==== Entries supplied ====
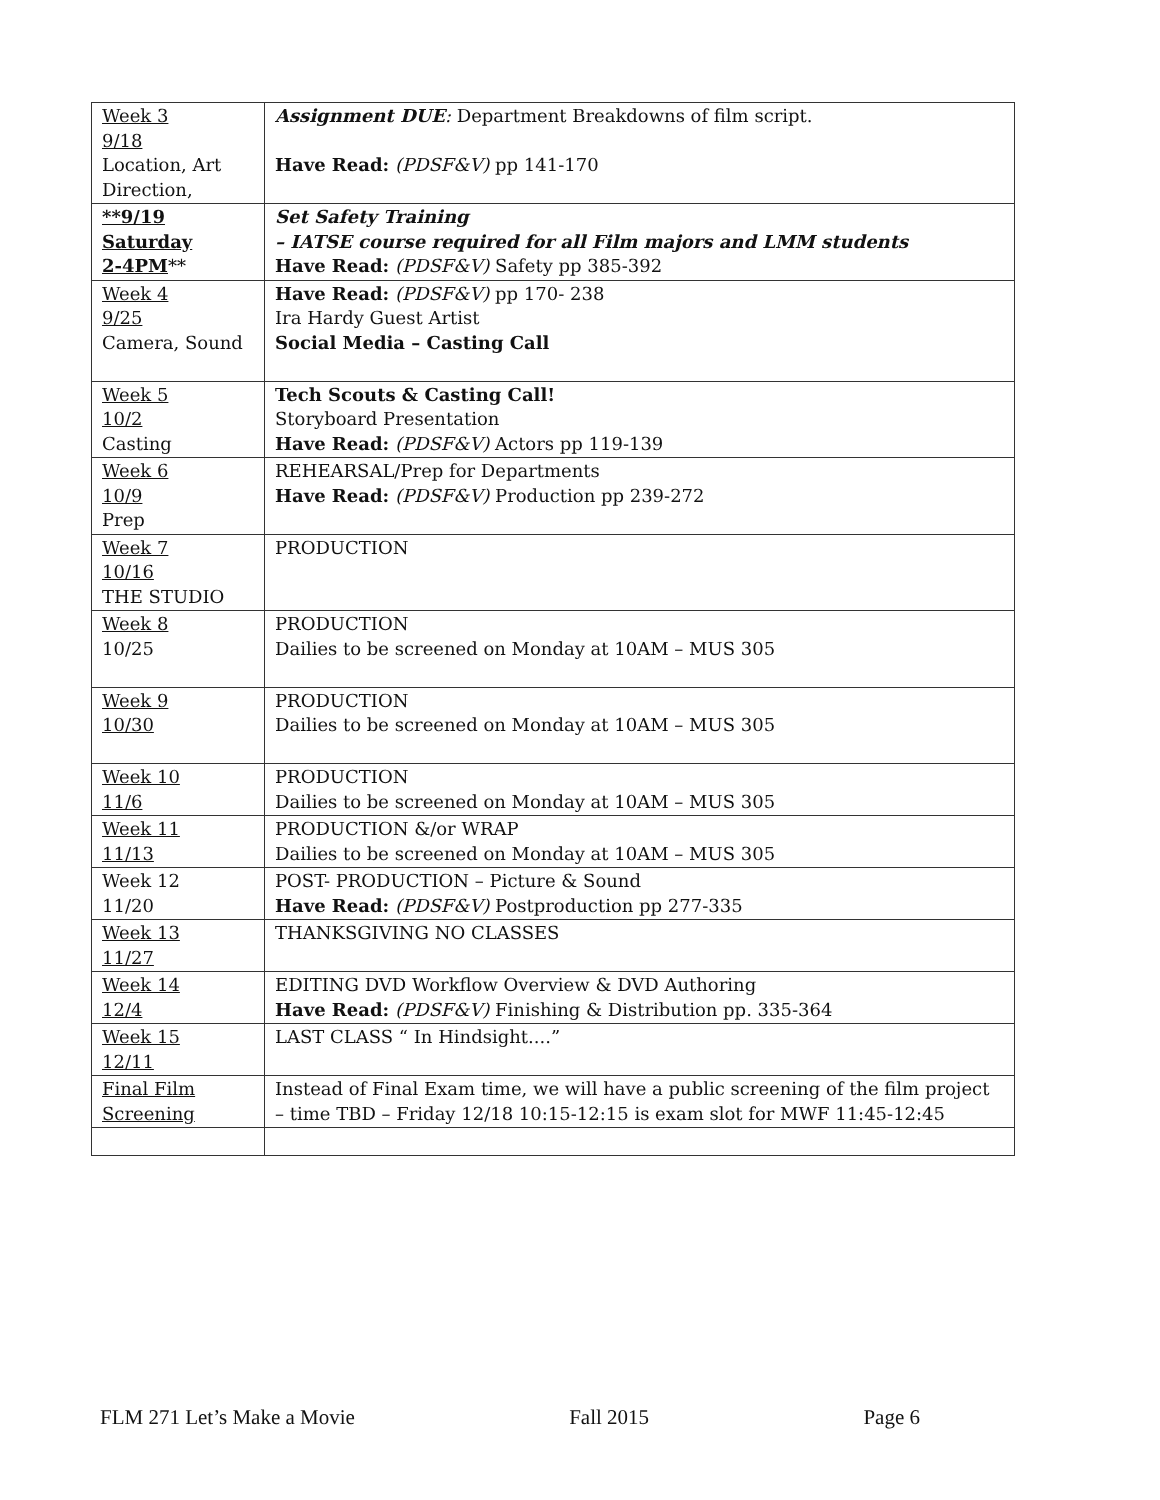| Week 3 9/18 Location, Art Direction, | Assignment DUE : Department Breakdowns of film script. Have Read: (PDSF&V) pp 141-170 |
| **9/19 Saturday 2-4PM ** | Set Safety Training – IATSE course required for all Film majors and LMM students Have Read: (PDSF&V) Safety pp 385-392 |
| Week 4 9/25 Camera, Sound | Have Read: (PDSF&V) pp 170- 238 Ira Hardy Guest Artist Social Media – Casting Call |
| Week 5 10/2 Casting | Tech Scouts & Casting Call! Storyboard Presentation Have Read: (PDSF&V) Actors pp 119-139 |
| Week 6 10/9 Prep | REHEARSAL/Prep for Departments Have Read: (PDSF&V) Production pp 239-272 |
| Week 7 10/16 THE STUDIO | PRODUCTION |
| Week 8 10/25 | PRODUCTION Dailies to be screened on Monday at 10AM – MUS 305 |
| Week 9 10/30 | PRODUCTION Dailies to be screened on Monday at 10AM – MUS 305 |
| Week 10 11/6 | PRODUCTION Dailies to be screened on Monday at 10AM – MUS 305 |
| Week 11 11/13 | PRODUCTION &/or WRAP Dailies to be screened on Monday at 10AM – MUS 305 |
| Week 12 11/20 | POST- PRODUCTION – Picture & Sound Have Read: (PDSF&V) Postproduction pp 277-335 |
| Week 13 11/27 | THANKSGIVING NO CLASSES |
| Week 14 12/4 | EDITING DVD Workflow Overview & DVD Authoring Have Read: (PDSF&V) Finishing & Distribution pp. 335-364 |
| Week 15 12/11 | LAST CLASS “ In Hindsight....” |
| Final Film Screening | Instead of Final Exam time, we will have a public screening of the film project – time TBD – Friday 12/18 10:15-12:15 is exam slot for MWF 11:45-12:45 |
FLM 271 Let’s Make a Movie Fall 2015 Page 6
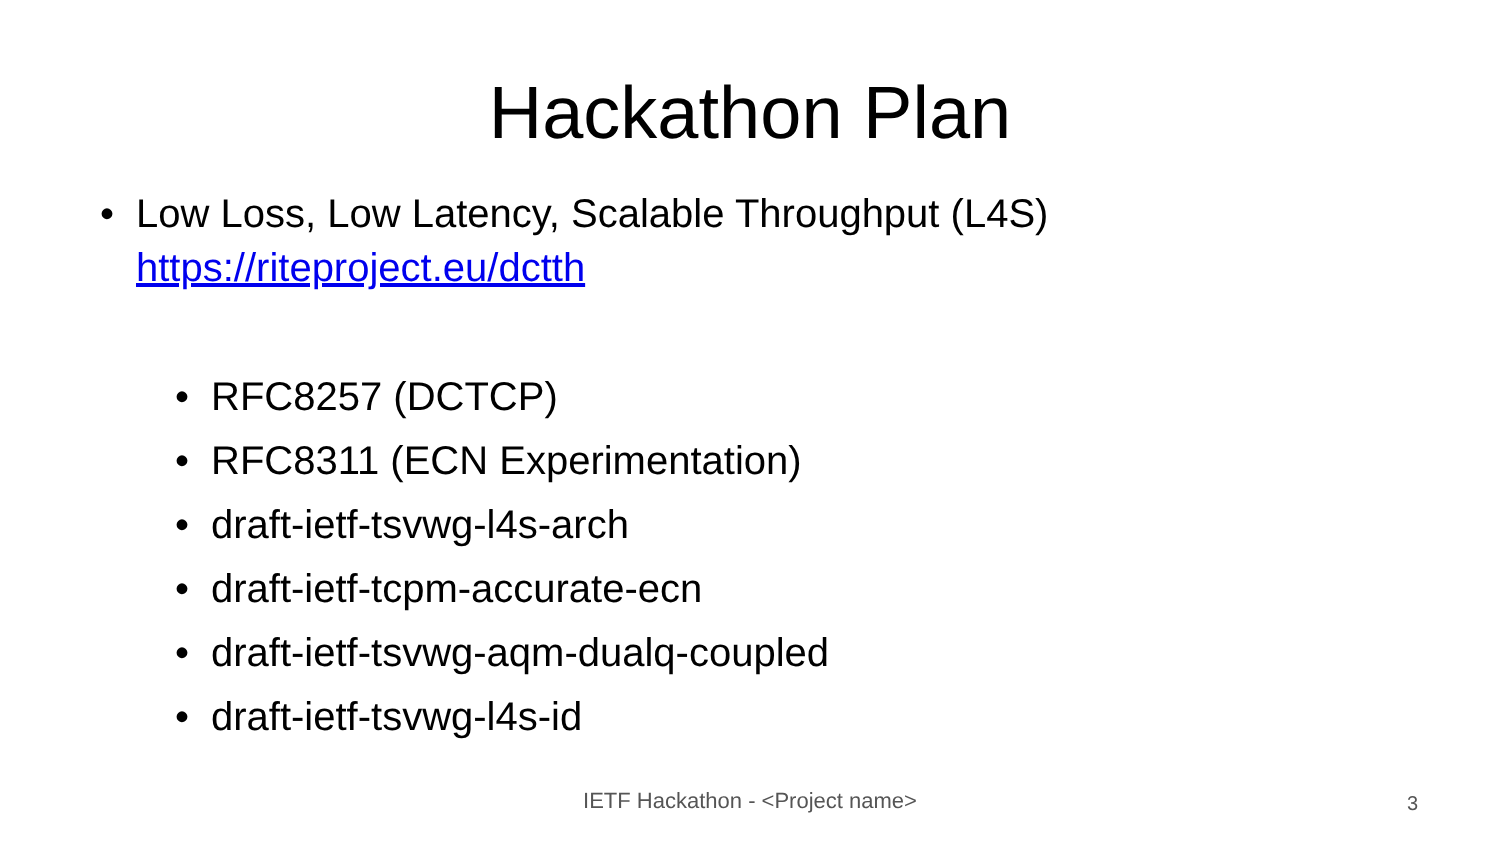Hackathon Plan
• Low Loss, Low Latency, Scalable Throughput (L4S)
https://riteproject.eu/dctth
• RFC8257 (DCTCP)
• RFC8311 (ECN Experimentation)
• draft-ietf-tsvwg-l4s-arch
• draft-ietf-tcpm-accurate-ecn
• draft-ietf-tsvwg-aqm-dualq-coupled
• draft-ietf-tsvwg-l4s-id
IETF Hackathon - <Project name>
3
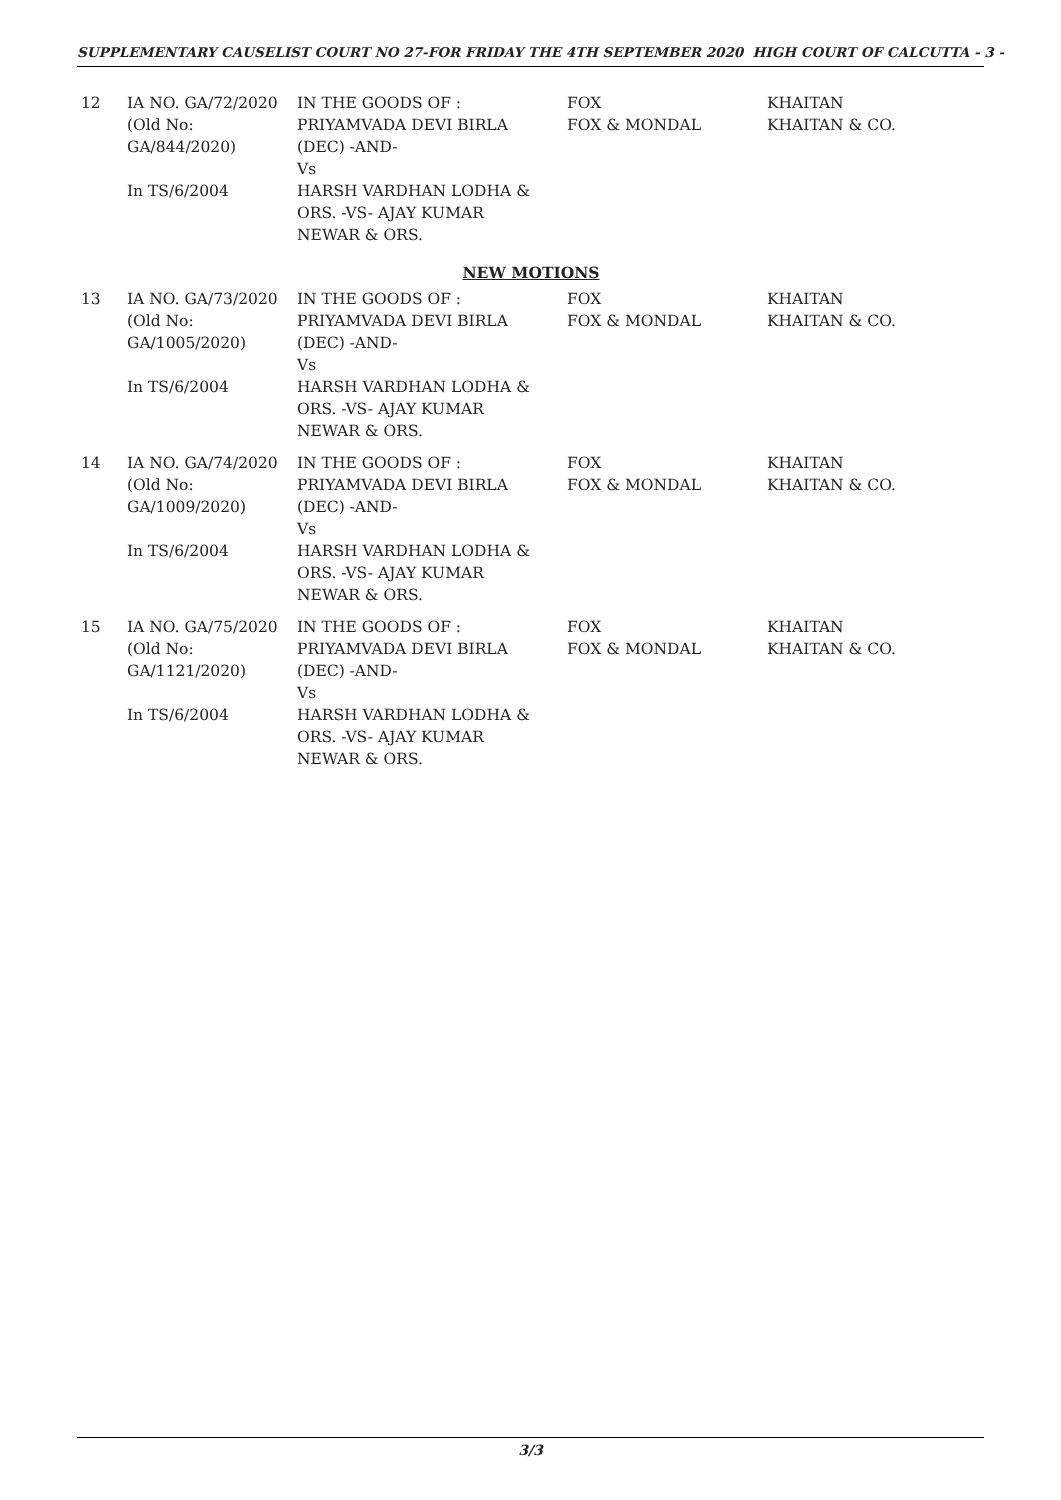SUPPLEMENTARY CAUSELIST COURT NO 27-FOR FRIDAY THE 4TH SEPTEMBER 2020 HIGH COURT OF CALCUTTA - 3 -
| 12 | IA NO. GA/72/2020 (Old No: GA/844/2020) In TS/6/2004 | IN THE GOODS OF : PRIYAMVADA DEVI BIRLA (DEC) -AND- Vs HARSH VARDHAN LODHA & ORS. -VS- AJAY KUMAR NEWAR & ORS. | FOX FOX & MONDAL | KHAITAN KHAITAN & CO. |
| NEW MOTIONS | | | | |
| 13 | IA NO. GA/73/2020 (Old No: GA/1005/2020) In TS/6/2004 | IN THE GOODS OF : PRIYAMVADA DEVI BIRLA (DEC) -AND- Vs HARSH VARDHAN LODHA & ORS. -VS- AJAY KUMAR NEWAR & ORS. | FOX FOX & MONDAL | KHAITAN KHAITAN & CO. |
| 14 | IA NO. GA/74/2020 (Old No: GA/1009/2020) In TS/6/2004 | IN THE GOODS OF : PRIYAMVADA DEVI BIRLA (DEC) -AND- Vs HARSH VARDHAN LODHA & ORS. -VS- AJAY KUMAR NEWAR & ORS. | FOX FOX & MONDAL | KHAITAN KHAITAN & CO. |
| 15 | IA NO. GA/75/2020 (Old No: GA/1121/2020) In TS/6/2004 | IN THE GOODS OF : PRIYAMVADA DEVI BIRLA (DEC) -AND- Vs HARSH VARDHAN LODHA & ORS. -VS- AJAY KUMAR NEWAR & ORS. | FOX FOX & MONDAL | KHAITAN KHAITAN & CO. |
3/3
====
= What you are asked to do =
Give an exact copy of the lines above from the line with "pp 277-335 |" up to and including the line with "pp. 335-364 |", and leave everything else out.

= Exercise answer =
| Week 12 11/20 | POST- PRODUCTION – Picture & Sound Have Read: (PDSF&V) Postproduction pp 277-335 |
| Week 13 11/27 | THANKSGIVING NO CLASSES |
| Week 14 12/4 | EDITING DVD Workflow Overview & DVD Authoring Have Read: (PDSF&V) Finishing & Distribution pp. 335-364 |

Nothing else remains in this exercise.